In June of 2020, the Ontario government published O. Reg 228/20: Infectious Disease Emergency Leave (the “Regulation”) under the ESA to help relieve non-unionized employers from constructive dismissal liabilities. The Regulation provides that, during the COVID-19 period, a non-unionized employee whose employer has temporarily reduced or eliminated their hours of work or wages for reasons related to COVID-19 is deemed to be on a job-protected IDEL and is not considered to be laid off for the purposes of the ESA. The Regulation states that the temporary reduction or elimination of an employee’s hours of work or wages for reasons related to COVID-19 is not considered to be a constructive dismissal under the ESA.

In light of the Regulation, the employee was considered to be on a deemed IDEL.

The employee took the position that the Regulation did not displace the well-known common law principle that a layoff is a constructive dismissal unless the parties have agreed otherwise. She argued that, while she might be on a statutory leave of absence under the ESA, she had clearly been constructively dismissed at common law. The judge disagreed.

The Decision

The judge reviewed the April 2021 court decision in Coutinho v. Occular Health Centre Ltd. In that case, the court said that an employee on a deemed IDEL for the purposes of the ESA can still sue an employee for constructive dismissal at common law.

The judge stated that the court’s decision in Coutinho was absurd. The judge put it simply: an employee cannot be on a deemed leave of absence for the purposes of the ESA, but terminated by constructive dismissal for common law purposes. This result would fly in the face of common sense. The judge held that the Regulation was intended to recognize the inherent unfairness of subjecting employers to wrongful dismissal claims as a result of the government-imposed state of emergency. She determined that the Regulation displaced the common law principle that a unilateral layoff that is not agreed to between an employer and employee is a constructive dismissal.

As a result, the employee was on a statutory leave of absence for all purposes, including at common law, and had no entitlement to damages for constructive dismissal.

Key Takeaways

This decision is hugely important for Ontario employers. In my opinion, it is the right one. It confirms what the Regulation was intended to do: provide employers with a measure of protection from constructive dismissal claims resulting from layoffs required by government-imposed public health measures.
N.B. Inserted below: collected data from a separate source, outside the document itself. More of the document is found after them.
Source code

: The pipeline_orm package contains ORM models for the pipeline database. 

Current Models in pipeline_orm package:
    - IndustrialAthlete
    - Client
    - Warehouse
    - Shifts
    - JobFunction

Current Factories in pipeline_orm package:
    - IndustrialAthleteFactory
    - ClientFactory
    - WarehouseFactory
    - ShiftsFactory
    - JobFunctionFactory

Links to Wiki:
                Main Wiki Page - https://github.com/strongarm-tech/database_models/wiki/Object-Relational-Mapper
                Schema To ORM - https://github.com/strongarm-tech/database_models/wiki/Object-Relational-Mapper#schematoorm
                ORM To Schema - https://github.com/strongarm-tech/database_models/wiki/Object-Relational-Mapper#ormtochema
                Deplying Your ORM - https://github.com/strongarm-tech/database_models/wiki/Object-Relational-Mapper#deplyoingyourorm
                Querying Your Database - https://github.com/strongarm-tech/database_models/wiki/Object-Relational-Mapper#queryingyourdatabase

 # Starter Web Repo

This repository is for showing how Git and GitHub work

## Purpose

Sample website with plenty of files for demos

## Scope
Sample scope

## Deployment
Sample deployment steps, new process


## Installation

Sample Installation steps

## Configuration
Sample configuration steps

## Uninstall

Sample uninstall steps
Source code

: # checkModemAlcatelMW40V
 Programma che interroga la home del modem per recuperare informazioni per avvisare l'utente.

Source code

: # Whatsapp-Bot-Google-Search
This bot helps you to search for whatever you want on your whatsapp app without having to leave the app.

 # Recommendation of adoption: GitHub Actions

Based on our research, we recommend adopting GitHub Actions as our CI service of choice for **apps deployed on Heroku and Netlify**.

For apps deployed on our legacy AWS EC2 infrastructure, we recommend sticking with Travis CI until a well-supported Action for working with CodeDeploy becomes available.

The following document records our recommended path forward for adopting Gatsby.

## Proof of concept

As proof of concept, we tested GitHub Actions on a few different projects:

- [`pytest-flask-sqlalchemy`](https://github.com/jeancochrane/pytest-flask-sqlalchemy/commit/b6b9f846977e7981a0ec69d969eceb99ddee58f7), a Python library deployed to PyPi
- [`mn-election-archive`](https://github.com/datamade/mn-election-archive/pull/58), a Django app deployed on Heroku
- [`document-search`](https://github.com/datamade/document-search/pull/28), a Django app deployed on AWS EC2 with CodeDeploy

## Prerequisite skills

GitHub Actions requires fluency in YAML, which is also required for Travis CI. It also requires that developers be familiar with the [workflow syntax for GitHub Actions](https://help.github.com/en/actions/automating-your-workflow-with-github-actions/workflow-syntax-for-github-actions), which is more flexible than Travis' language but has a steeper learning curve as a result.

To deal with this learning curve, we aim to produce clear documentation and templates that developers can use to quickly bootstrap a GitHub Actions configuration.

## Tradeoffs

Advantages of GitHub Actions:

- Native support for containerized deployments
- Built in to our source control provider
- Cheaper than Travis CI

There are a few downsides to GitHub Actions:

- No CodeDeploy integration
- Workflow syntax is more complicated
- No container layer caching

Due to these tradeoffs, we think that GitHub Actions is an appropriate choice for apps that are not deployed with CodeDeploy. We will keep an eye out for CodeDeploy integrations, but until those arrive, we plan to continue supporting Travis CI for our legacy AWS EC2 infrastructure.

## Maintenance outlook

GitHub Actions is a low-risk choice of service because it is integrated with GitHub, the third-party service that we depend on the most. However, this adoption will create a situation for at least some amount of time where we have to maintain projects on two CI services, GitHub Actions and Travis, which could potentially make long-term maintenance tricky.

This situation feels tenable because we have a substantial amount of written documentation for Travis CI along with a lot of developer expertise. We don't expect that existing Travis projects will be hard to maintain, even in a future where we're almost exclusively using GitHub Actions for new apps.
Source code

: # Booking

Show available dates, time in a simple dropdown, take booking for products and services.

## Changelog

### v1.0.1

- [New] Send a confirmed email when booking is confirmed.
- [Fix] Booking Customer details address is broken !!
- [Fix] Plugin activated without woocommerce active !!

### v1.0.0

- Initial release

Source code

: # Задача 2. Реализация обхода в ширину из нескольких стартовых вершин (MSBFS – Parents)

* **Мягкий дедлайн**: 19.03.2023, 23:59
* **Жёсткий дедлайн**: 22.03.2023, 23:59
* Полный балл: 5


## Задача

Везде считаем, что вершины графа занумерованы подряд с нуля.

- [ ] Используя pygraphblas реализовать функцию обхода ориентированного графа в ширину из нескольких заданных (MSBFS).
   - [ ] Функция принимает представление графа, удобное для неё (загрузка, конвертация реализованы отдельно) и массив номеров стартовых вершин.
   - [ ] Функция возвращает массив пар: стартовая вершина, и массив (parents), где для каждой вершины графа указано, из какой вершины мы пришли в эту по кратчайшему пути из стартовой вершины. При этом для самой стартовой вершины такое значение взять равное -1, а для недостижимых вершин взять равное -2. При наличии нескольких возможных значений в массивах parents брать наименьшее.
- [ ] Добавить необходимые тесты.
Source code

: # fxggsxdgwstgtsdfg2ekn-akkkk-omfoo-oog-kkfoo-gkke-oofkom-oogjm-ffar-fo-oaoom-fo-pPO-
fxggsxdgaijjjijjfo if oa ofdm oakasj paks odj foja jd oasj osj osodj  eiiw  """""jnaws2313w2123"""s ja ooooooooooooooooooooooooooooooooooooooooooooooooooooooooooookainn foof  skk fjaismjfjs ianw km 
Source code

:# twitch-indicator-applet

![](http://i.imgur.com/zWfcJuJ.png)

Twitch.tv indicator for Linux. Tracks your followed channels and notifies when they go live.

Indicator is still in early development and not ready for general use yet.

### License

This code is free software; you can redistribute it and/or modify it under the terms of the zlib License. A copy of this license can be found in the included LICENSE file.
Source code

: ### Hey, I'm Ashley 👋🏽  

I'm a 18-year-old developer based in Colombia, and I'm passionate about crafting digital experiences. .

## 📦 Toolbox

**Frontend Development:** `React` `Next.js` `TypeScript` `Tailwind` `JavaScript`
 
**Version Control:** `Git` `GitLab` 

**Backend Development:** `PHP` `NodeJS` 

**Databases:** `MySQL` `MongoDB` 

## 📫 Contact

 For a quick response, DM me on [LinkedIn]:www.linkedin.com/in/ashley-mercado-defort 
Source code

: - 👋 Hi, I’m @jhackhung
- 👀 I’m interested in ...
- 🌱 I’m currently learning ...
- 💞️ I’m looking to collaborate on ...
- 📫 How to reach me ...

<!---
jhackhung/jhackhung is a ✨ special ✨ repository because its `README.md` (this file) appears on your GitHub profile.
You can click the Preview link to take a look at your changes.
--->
However, a word of caution is required. The judge’s decision in Taylor is in direct conflict with the earlier decision in Coutinho. The decision in Coutinho has not been overturned (although it is currently under appeal). Both decisions come from the same level of court. As a result, it is possible that judges in future cases could follow the decision in Coutinho unless and until an appeal court decides the issue.